((

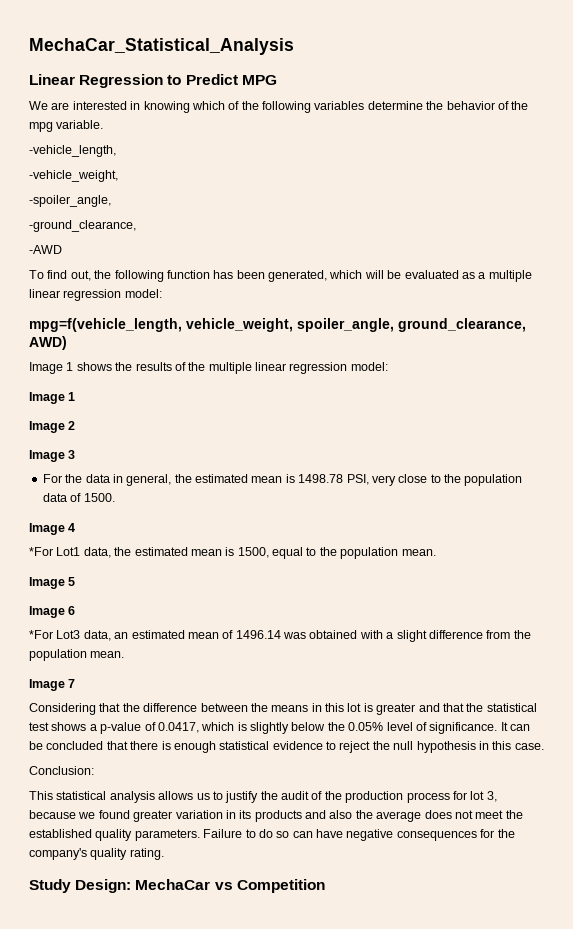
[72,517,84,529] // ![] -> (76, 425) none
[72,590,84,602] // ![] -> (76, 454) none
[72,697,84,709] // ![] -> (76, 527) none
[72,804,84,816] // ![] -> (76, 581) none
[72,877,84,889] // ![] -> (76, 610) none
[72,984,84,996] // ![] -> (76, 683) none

))
((

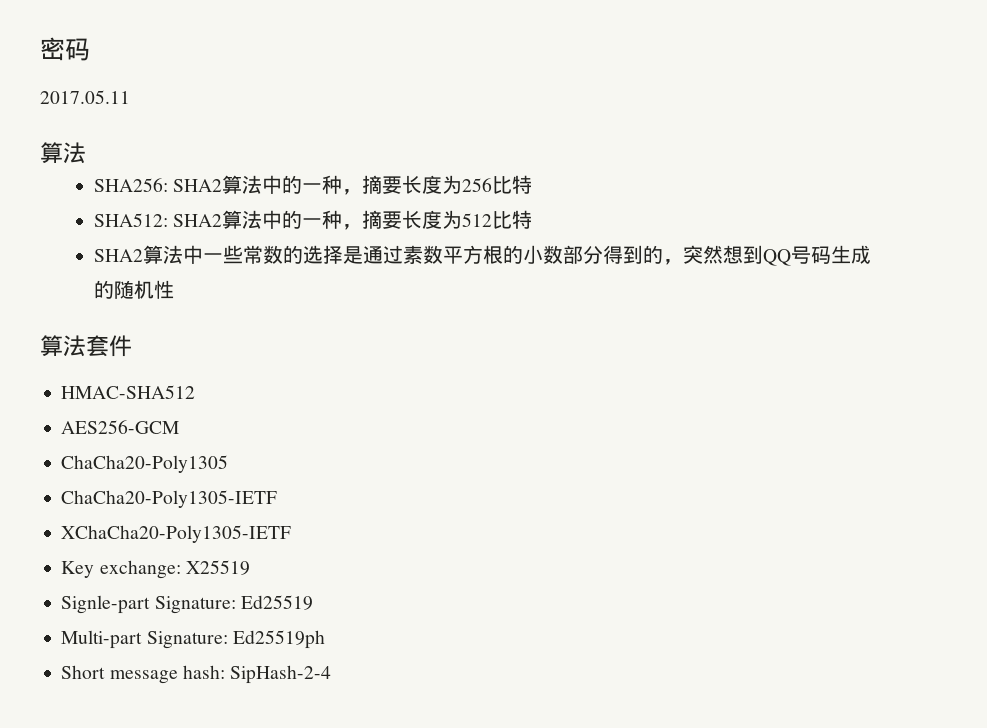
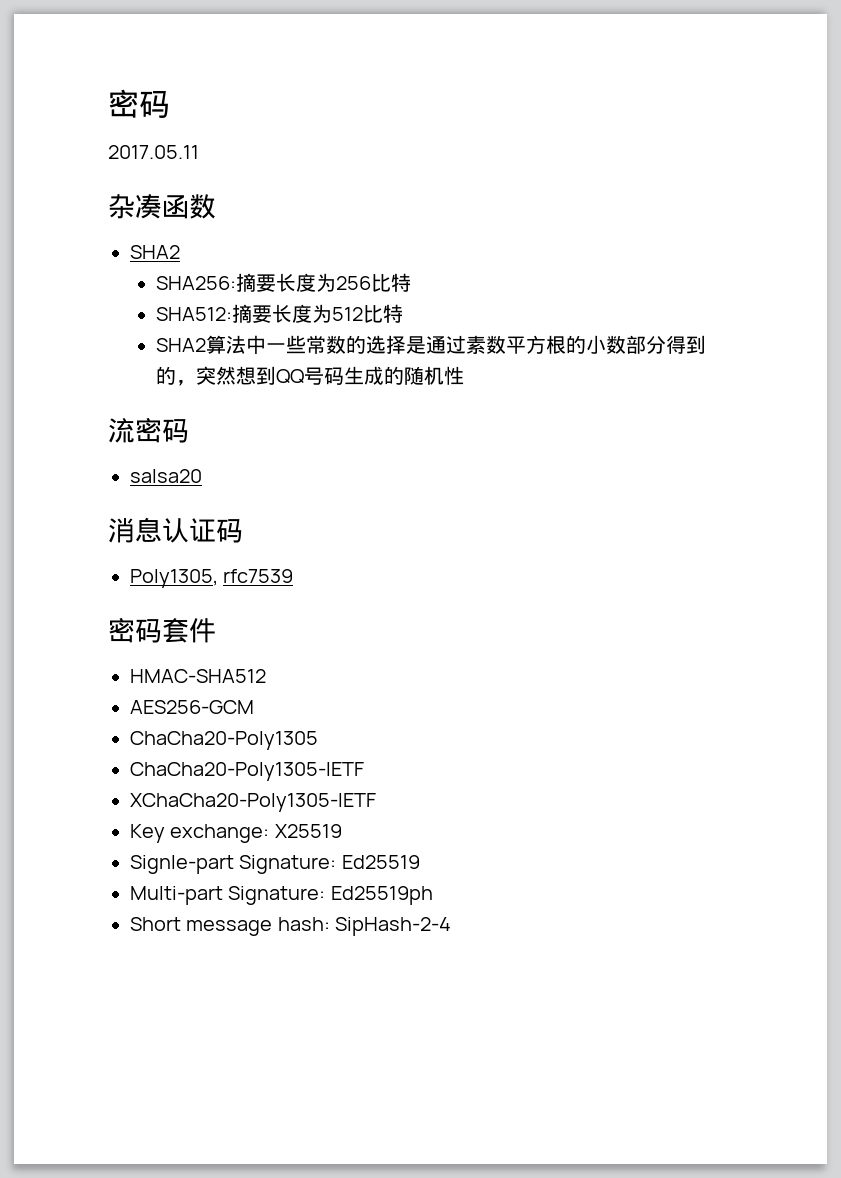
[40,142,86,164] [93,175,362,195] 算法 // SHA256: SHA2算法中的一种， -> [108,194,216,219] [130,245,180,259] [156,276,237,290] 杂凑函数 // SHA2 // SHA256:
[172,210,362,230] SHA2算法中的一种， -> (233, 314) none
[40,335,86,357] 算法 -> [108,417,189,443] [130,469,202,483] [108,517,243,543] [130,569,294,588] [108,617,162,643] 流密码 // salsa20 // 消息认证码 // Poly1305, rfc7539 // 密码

))
((

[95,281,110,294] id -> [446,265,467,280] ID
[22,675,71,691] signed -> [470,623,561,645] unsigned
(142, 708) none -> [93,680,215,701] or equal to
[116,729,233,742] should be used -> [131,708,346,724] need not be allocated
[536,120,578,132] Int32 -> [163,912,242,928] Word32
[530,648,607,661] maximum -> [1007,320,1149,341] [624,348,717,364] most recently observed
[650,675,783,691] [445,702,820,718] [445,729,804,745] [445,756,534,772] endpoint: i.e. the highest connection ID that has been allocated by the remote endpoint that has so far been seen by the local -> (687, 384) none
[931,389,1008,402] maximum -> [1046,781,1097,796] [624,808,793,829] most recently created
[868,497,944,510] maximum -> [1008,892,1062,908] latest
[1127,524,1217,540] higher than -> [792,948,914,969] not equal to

))

- **WHAT THIS TASK INVOLVES**
Copy verbatim, from the listing above, each line from the one containing "[40,142,86,164] [93,175,362,195] 算法" down to the one containing "[40,335,86,357] 算法 ->", inclusive.

- **RESPONSE**
[40,142,86,164] [93,175,362,195] 算法 // SHA256: SHA2算法中的一种， -> [108,194,216,219] [130,245,180,259] [156,276,237,290] 杂凑函数 // SHA2 // SHA256:
[172,210,362,230] SHA2算法中的一种， -> (233, 314) none
[40,335,86,357] 算法 -> [108,417,189,443] [130,469,202,483] [108,517,243,543] [130,569,294,588] [108,617,162,643] 流密码 // salsa20 // 消息认证码 // Poly1305, rfc7539 // 密码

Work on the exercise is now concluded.